Trope-a-Day: Abnormal Ammo
Abnormal Ammo: While regular pistols, snipers and carbines (the three principal kinds of slugthrower) just fire flechettes chipped off an ammo block, a sluggun (or a military grade carbine that comes with an undermounted sluggun), while usually firing big slug-spikes of dense metal as an anti-materiel weapon, can instead fire flechette-canister shot (as a really heavy shotgun), bore-compatible grenades, or gyroc micromissiles.
These, in turn, can include exploding shells, incendiaries and napalm, cryoburn shells, nanoweapons (if someone’s set up a microwave power system for them), chemical/gas dispensers, cyberswarm dispensers, network node – or spy dust – dispensers, injector needles (at low power), restraint nanoglop, electroshock shells, acid globs, anti-electronic fiberdust, mollynet, antimatter nuke-in-a-bullets, and poisoned flechette-canister shot of various kinds, to name some of the ideas generations of devious arms designers have come up with – and also, for that matter, any random crap like sand or salt crystals you want to stuff in a canister.

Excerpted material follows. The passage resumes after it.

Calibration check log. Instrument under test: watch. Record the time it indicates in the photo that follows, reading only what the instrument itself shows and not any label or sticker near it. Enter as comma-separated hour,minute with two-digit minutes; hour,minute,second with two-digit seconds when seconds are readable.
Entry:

Needlers fire, well, needles, but also fun things like the “crawler needle” that goes for a spin inside the body of its target and keeps hacking them up until even a glancing shot can be a kill. Ice needlers use a gravitic mass driver to fire ice needles, often with frozen drugs inside for remote doping.
This ignores, of course, the exotica, but then most of those are specialized weapons, not just specialized ammo.